When we leave reality for a mental creation of our own doing (hidden assumptions), we create a counterfeit world. When we do this it can properly be said that we EXCLUDE God from our lives because God does not exist outside of reality and truth. In doing so we wreck relationships by creating endless confusion and conflict.
Almaz, in our opening illustration made all sorts of assumptions about why the boss failed to schedule her to meet with clients. Her life was driven by these assumptions in her head, which mostly likely were false.
Unmet and unclear expectations create havoc in our places of employment, classrooms, friendships, dating relationships, marriages, sports teams, families and churches. We expect other people to know what we want before we say it. Expectations are only valid when they have been mutually agreed upon. We all know the unpleasant experience of other people having expectations we never agreed to.
One of the greatest gifts we can give our world is to be a community of emotionally healthy adults who love well. This will take the power of God and a commitment to learn, grow, and break with unhealthy, destructive patterns that go back generations in our families and cultures—and in some cases, our Christian cultures also.
Lord Jesus Christ, Son of God, have mercy on us. Lord, we have unhealthy ways of relating that are deeply imbedded in us.
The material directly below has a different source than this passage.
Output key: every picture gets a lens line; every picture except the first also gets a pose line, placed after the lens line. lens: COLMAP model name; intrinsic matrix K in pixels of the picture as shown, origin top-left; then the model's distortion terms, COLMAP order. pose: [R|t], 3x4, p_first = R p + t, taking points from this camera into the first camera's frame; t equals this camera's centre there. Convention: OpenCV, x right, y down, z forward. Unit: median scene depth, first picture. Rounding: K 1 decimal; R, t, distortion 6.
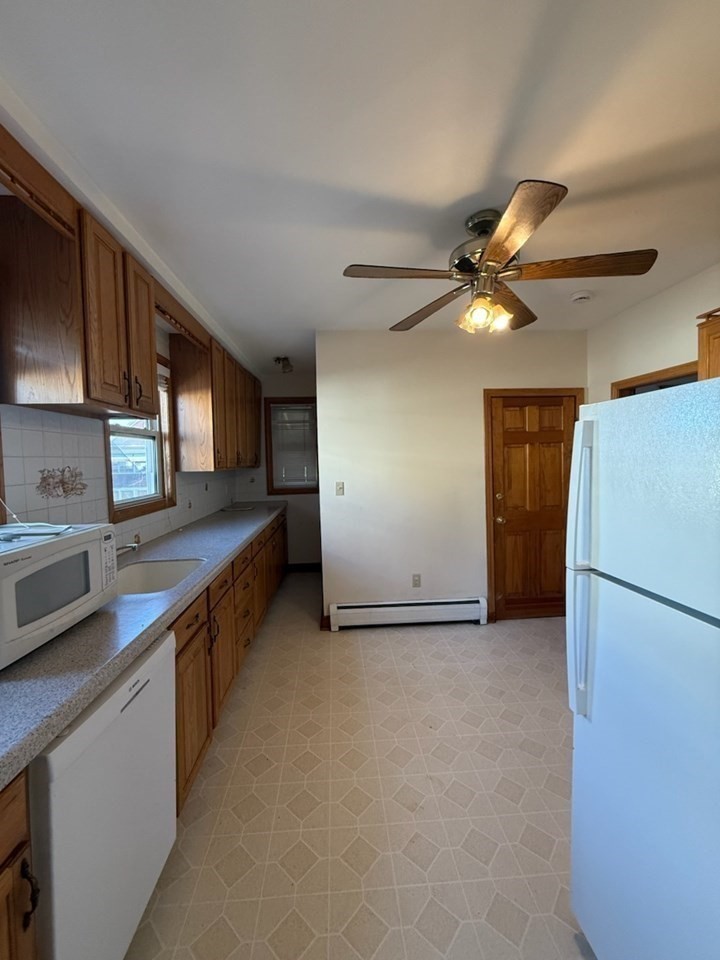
lens RADIAL K [[384.5, 0, 367.7], [0, 384.5, 477.3], [0, 0, 1]] dist [0.001903, 0.000211]
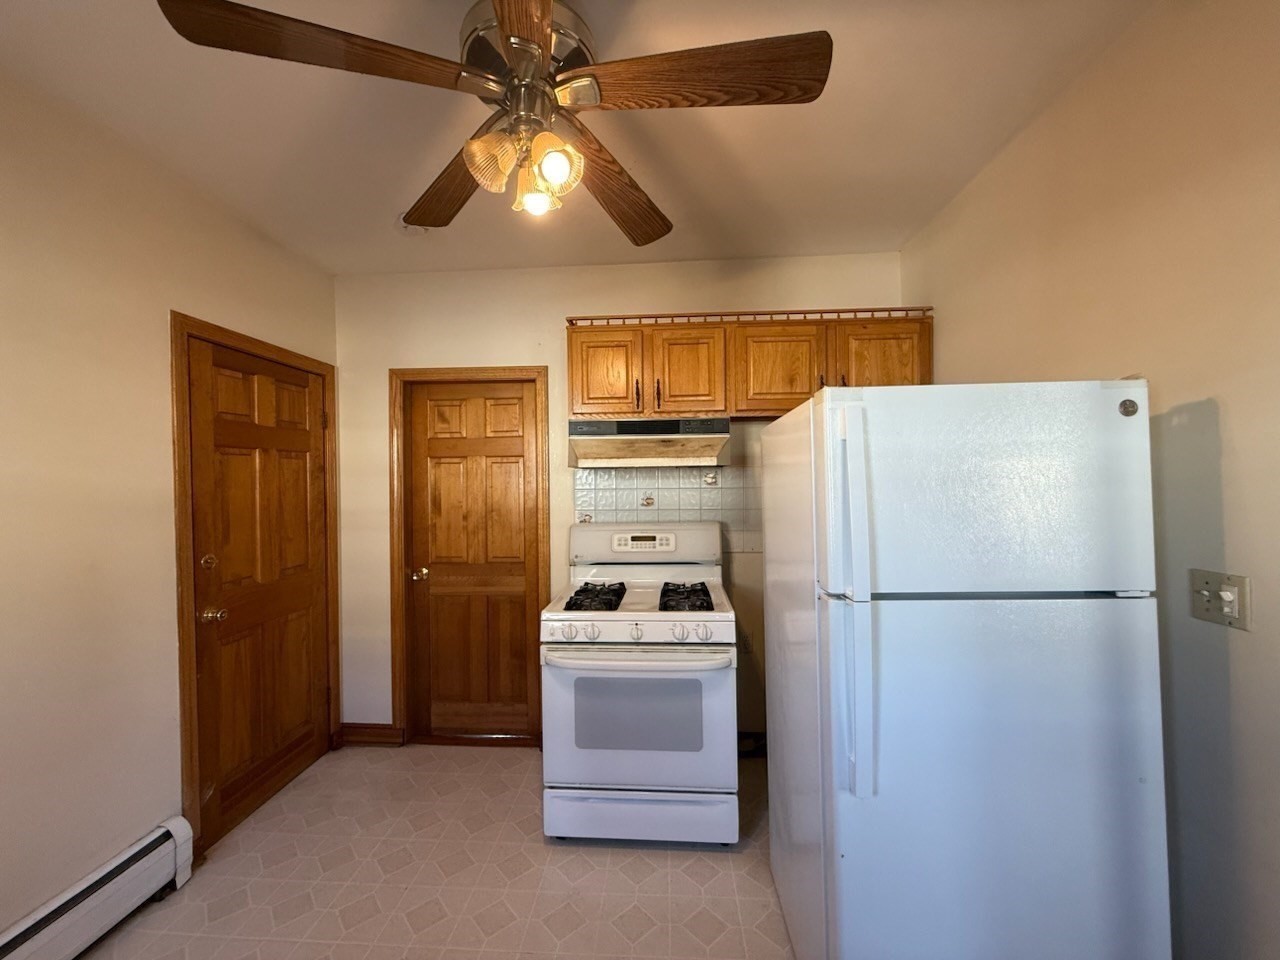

Please change us. Make us a vessel to spread mature, steady, reliable love so that people with whom we come in contact sense Your tenderness and kindness. Deliver us from false peacemaking that is driven by fear. Lord Jesus, help us love well like you. Grow us, we pray, into an emotionally mature adult through the Holy Spirit’s power. In Your Holy name, Jesus. Amen.
Excerpt taken from a book Emotionally Healthy Spirituality by Peter Scazzero.
I found this interesting. In my own life, I find that some of the time the way I behave and truly feel is what is described in the article emotionally mature but some of it is definitely not….When not, I am either having trouble dealing with a set of relationships and/or feel I was somehow taught to just pretend and go along with it to prevent making matters even worse. 2 main examples: don’t complain to adults at home during childhood as it may make matters worse; don’t expect anyone working a job involving customer service who really needs the money to be in a position where s/he could even honestly answer whether or not they like their job (since admitting to not could result in being fired or punished by others at work: essentially making the situation even worse.). I’m sure this is not an excuse for emotional immaturity, but I wanted to mention it.